Quote the lines starting at the one that contains "Venerdì, 4 Novembre 2016 - 16:02" and ending at the one that contains "questo venerdì hanno", including both.
(Given records begins)
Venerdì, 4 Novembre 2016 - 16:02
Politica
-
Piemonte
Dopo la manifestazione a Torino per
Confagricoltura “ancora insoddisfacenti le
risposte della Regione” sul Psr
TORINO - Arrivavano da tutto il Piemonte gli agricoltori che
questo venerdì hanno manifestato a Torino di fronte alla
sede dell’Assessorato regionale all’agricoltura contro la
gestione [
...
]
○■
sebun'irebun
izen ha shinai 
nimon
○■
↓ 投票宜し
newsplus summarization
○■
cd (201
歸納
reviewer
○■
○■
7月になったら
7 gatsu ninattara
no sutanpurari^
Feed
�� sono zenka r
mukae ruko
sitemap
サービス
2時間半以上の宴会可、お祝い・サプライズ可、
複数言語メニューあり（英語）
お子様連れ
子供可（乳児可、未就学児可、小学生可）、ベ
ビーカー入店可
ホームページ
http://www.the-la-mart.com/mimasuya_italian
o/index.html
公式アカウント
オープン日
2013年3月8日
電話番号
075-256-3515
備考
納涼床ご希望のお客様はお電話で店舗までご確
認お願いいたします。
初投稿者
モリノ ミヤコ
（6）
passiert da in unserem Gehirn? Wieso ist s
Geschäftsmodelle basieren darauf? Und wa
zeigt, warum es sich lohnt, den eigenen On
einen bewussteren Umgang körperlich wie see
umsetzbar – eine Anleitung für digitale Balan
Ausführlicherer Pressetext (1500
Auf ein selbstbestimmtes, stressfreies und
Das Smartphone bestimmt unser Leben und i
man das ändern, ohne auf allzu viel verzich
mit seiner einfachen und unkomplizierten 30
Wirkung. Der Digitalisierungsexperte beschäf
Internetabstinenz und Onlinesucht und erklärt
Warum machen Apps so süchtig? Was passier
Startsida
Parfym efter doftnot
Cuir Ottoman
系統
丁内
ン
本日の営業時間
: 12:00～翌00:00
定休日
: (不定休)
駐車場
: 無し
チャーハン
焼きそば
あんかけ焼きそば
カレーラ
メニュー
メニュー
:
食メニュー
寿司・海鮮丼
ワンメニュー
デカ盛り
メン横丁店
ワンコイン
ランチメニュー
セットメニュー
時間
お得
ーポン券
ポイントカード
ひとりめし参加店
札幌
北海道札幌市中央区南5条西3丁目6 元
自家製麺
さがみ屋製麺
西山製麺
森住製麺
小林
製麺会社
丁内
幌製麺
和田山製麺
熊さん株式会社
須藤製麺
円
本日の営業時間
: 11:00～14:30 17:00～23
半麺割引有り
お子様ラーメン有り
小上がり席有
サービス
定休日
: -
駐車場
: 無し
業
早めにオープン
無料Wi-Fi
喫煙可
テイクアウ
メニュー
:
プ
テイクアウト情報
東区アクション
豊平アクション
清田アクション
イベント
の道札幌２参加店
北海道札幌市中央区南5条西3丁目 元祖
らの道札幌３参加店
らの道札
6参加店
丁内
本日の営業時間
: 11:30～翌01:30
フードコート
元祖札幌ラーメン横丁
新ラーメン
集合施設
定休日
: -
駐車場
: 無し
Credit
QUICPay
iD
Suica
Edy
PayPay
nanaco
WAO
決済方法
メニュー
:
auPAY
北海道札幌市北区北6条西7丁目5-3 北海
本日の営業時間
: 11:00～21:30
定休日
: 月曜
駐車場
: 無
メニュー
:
(Given records ends)
(Given records begins)
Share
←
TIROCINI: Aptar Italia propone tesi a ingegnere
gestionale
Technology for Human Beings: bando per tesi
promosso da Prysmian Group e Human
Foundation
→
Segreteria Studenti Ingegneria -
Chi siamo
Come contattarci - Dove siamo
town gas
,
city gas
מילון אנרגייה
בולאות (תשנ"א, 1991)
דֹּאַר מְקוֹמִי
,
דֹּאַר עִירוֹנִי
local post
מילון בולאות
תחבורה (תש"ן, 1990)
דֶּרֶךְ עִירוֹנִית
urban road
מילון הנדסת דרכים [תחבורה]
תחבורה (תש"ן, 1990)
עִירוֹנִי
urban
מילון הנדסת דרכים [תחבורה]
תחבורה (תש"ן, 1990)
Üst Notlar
(Given records ends)
#### Exercise solution:
Venerdì, 4 Novembre 2016 - 16:02
Politica
-
Piemonte
Dopo la manifestazione a Torino per
Confagricoltura “ancora insoddisfacenti le
risposte della Regione” sul Psr
TORINO - Arrivavano da tutto il Piemonte gli agricoltori che
questo venerdì hanno manifestato a Torino di fronte alla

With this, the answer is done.